I was trying my first UDF in pig and wrote the following function -
package com.pig.in.action.assignments.udf;
import org.apache.pig.EvalFunc;
import org.apache.pig.PigWarning;
import org.apache.pig.data.Tuple;
import java.io.IOException;
public class CountLength extends EvalFunc<Integer> {
public Integer exec(Tuple inputVal) throws IOException {
// Validate Input Value ...
if (inputVal == null ||
inputVal.size() == 0 ||
inputVal.get(0) == null) {
// Emit warning text for user, and skip this iteration
super.warn("Inappropriate parameter, Skipping ...",
PigWarning.SKIP_UDF_CALL_FOR_NULL);
return null;
}
// Count # of characters in this string ...
final String inputString = (String) inputVal.get(0);
return inputString.length();
}
}
However, when I try to use it as follows, Pig throws an error message that it not easy to understand atleast for me in the context of my UDF :
grunt> cat dept.txt;
10,ACCOUNTING,NEW YORK
20,RESEARCH,DALLAS
30,SALES,CHICAGO
40,OPERATIONS,BOSTON
grunt> dept = LOAD '/user/sgn/dept.txt' USING PigStorage(',') AS (dept_no: INT, d_name: CHARARRAY, d_loc: CHARARRAY);
grunt> d = FOREACH dept GENERATE dept_no, com.pig.in.action.assignments.udf.CountLength(d_name);
2015-06-02 16:24:13,416 [main] ERROR org.apache.pig.tools.grunt.Grunt - ERROR 1200: <line 2, column 79> mismatched input '(' expecting SEMI_COLON
Details at logfile: /home/sgn/pig_1433261973141.log
Can anyone help me figuring out whats wrong with this ?
I have gone through the documentation, but nothing seems obvious to me that is wrong in the sample above. Am I missing something here ?
These are the libraries I am using in pom.xml :
<dependency>
<groupId>org.apache.pig</groupId>
<artifactId>pig</artifactId>
<version>0.14.0</version>
</dependency>
<dependency>
<groupId>org.apache.hadoop</groupId>
<artifactId>hadoop-core</artifactId>
<version>1.2.1</version>
</dependency>
Is there any compatibility problem ?
Thanks,
-Vipul Pathak;
Found the reason of the problem after about 36 hours of downtime ...
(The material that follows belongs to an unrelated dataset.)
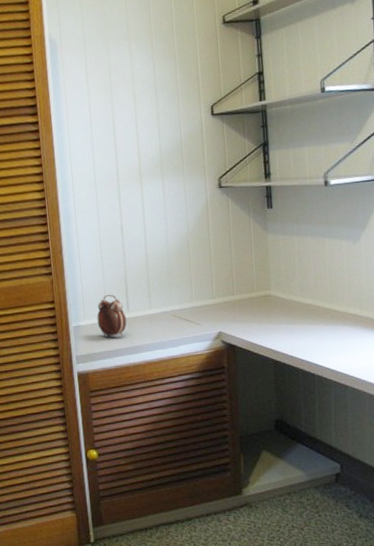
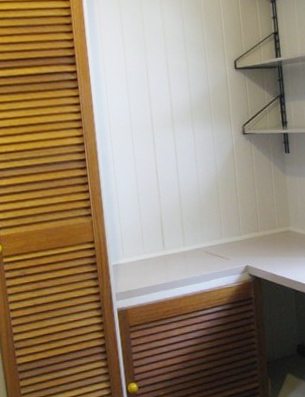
alarm clock: present [97,294,127,338] -> none [135,233,163,274]

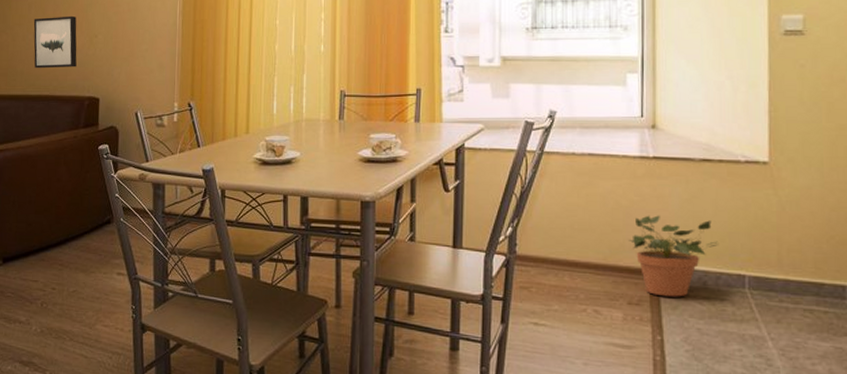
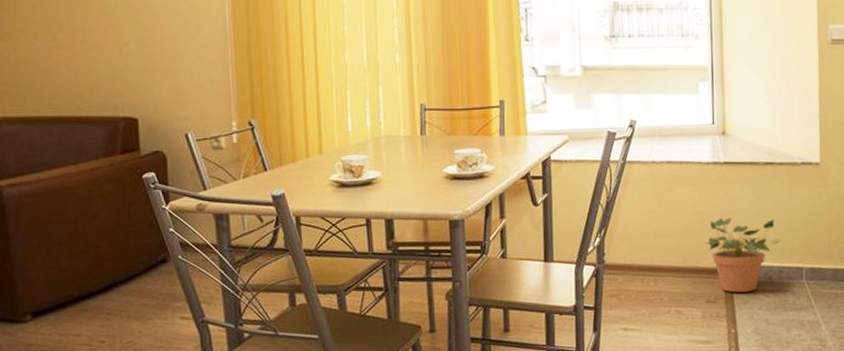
wall art: present [33,15,77,69] -> none [41,19,104,85]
The package name contains "IN" which somehow was the problem to Pig.
package com.pig.in.action.assignments.udf;
// ^^
When I changed the package name to the following, everything was good -
package com.pig.nnn.action.assignments.udf;
// ^^^
After building my modified UDF, I registered the Jar and Defined an alias for the function name and bingo, everything worked -
REGISTER /user/sgn/UDFs/Pig/CountLength-1.jar;
DEFINE CL com.pig.nnn.action.assignments.udf.CountLength;
. . .
. . .
d = FOREACH dept GENERATE dept_no, CL(d_name) AS DeptLength;
I don't recall if IN is a reserve word in Pig. But still presence of IN causes problem, (atleast in version 0.14.0 of Pig).